Megan Pohlmann was born with mirror-touch synesthesia / ˌsɪn əsˈθi ʒə / (MTS), an unusual neurological condition that allows her to physically sense what others feel. Generally, MTS is hereditarily passed down from parents to offspring. In Pohlmann’s case, both her mother and sister have MTS. At present, only 1.6 percent of the world’s population has this condition.
As a medical staff, Pohlmann uses her condition to better understand and help her patients. In one instance, she suddenly started having a headache while watching over an infant in the intensive care unit. Thinking that the infant might be experiencing the same thing, she called the doctors’ attention. After checking, the doctors found that the infant was reacting negatively to the medication administered to him. They immediately stopped giving the infant the said medication.

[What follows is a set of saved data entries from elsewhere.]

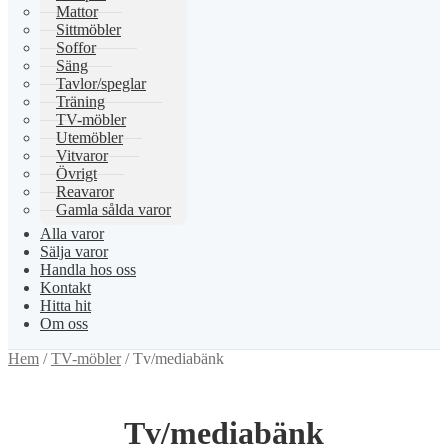
Mattor
Sittmöbler
Soffor
Säng
Tavlor/speglar
Träning
TV-möbler
Utemöbler
Vitvaror
Övrigt
Reavaror
Gamla sålda varor
Alla varor
Sälja varor
Handla hos oss
Kontakt
Hitta hit
Om oss
Hem
/
TV-möbler
/
Tv/mediabänk
Tv/mediabänk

Another person who has MTS is Dr. Joel Salinas, a neurologist working at Massachusetts General Hospital. Like Pohlmann, he also uses his condition to help his patients. In one case, he helped a woman who was unable to speak because of cerebral palsy. She woke up one morning screaming and seemingly enraged.
When Dr. Salinas came to check on her, his body mirrored the movements of the woman’s chest and shoulders. He suspected that she might be having breathing difficulties, so he had the woman undergo a test. Results showed that the woman had blood clots in her lungs, which was why the patient seemed agitated. With this, Dr. Salinas was able to properly treat the woman, thus saving her life.